Media Release: Annual Report 2017-18

Electricity meter changes cause problems and complaints

29 October 2018

The failure of some retailers to adapt to a new electricity metering regime inconvenienced consumers and caused a significant increase in cases received by the Energy & Water Ombudsman SA last financial year.

Total cases received rose 17% to 10,325, after four successive years of falls.

Energy & Water Ombudsman Sandy Canale says the increase was primarily linked to the introduction of “metering contestability”, which saw retailers take over responsibility for new and replacement meters from distributors.

The change took effect on 1 December 2017 and 704 metering contestability-related cases were received in the first seven months, contributing to a 22% increase in total cases for the second half of the financial year.

“The metering change was known and planned for, but the challenge – and frustration, it has to be said – lay in delivery of what was promised,” Mr Canale says in the Energy & Water Ombudsman SA Annual Report for 2017-18.

“By January 2018, it was already apparent that some Members were unprepared to meet the demands and service requests of customers and as a result we have seen an increase in case volumes in this Office for the first time since 2012-13.”

Mr Canale says the inability of some retailers to meet demand had affected how all retailers were viewed by consumers.

“Difficulties in meeting these requirements meant significant and unnecessary hardships for many, especially for those planning to move into new homes and business locations who found themselves blindsided and without connections for months,” he says.

“Some customers also found themselves unable to move into new homes, with the attendant financial costs that occur in those situations.”

About 1.1 million electricity meters are installed in South Australia, with a minimum of 53,000 needing to be installed or replaced each year.

Electricity issues made up 81% of all cases received by the Ombudsman’s Office during the year (up 9%), gas issues 14% (down 6%), and water issues 5% (down 2%).

As in previous years, the main cause of complaints was billing (4,016 cases), followed by service provision (1,369) and credit management (1,086). However, there was a 25% decrease in credit management and financial hardship cases during the year, including disconnections.

Supply quality cases fell 50% compared with the previous year, but mainly due to a correction. The 2016-17 figures were inflated by a range of cases about that year’s state-wide blackouts.

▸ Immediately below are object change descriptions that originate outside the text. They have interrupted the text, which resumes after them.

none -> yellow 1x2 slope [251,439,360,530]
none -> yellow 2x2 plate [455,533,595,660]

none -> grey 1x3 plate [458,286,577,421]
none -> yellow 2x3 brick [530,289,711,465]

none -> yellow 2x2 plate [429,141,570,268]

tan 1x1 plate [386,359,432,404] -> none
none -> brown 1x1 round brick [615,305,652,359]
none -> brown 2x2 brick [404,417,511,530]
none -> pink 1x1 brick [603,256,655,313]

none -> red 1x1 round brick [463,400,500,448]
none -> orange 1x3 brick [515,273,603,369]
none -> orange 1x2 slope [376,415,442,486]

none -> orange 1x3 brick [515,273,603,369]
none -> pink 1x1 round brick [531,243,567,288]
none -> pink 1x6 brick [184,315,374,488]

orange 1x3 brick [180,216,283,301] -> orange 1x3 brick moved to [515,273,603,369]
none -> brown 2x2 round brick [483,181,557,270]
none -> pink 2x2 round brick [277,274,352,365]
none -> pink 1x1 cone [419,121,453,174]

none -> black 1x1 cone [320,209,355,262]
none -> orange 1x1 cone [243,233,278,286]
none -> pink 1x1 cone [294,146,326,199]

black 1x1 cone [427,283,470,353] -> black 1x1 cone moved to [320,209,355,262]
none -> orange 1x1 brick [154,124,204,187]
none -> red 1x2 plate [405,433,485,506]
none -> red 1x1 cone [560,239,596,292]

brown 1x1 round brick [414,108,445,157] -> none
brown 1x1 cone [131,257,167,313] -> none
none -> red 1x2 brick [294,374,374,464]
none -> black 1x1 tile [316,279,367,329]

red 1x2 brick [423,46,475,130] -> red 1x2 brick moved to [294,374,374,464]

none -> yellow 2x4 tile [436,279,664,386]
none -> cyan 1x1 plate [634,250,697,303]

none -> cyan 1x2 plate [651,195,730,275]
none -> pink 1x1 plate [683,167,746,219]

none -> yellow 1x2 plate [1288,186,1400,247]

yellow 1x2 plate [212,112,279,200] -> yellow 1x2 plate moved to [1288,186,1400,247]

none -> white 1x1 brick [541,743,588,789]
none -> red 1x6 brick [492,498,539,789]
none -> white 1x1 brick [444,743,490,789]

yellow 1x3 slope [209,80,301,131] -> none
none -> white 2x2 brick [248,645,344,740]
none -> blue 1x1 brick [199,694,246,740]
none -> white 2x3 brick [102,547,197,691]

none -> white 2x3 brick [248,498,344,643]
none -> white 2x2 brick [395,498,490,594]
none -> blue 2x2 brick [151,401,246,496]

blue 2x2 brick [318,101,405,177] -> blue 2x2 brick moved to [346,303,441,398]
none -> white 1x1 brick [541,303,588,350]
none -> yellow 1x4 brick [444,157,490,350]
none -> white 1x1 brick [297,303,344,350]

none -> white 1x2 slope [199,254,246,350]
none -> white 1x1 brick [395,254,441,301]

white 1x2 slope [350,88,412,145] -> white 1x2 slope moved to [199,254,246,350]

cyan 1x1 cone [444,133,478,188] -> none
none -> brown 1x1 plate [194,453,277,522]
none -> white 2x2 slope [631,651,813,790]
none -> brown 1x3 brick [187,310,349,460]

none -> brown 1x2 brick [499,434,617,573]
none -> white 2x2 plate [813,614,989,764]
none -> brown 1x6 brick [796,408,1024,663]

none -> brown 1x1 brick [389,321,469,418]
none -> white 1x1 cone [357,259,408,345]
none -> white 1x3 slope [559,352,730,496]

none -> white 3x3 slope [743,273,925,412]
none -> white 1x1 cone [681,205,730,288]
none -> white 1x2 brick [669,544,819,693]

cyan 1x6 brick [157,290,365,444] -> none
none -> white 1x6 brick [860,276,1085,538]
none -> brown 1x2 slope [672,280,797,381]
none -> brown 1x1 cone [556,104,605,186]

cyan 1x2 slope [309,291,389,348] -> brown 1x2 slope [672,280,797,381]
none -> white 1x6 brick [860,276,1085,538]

The Energy & Water Ombudsman SA was established following the privatisation of South Australia’s electricity industry in 1999. A licence condition was imposed on all providers to participate in an independent scheme to ensure fair practice and effective dispute resolution.

The scheme’s members include all electricity and gas distribution, transmission and retail entities and water and sewerage service providers. In 2017-18 there were 29 electricity members, 10 gas members and eight water members.

MEDIA NOTE: Since September the metering situation has improved with three of the larger retailers entering into performance agreements with the SA Government setting time frames for meter provision performance and penalties for noncompliance. The Australian Energy Market Commission has also proposed rule changes that will provide greater certainty around metering provision.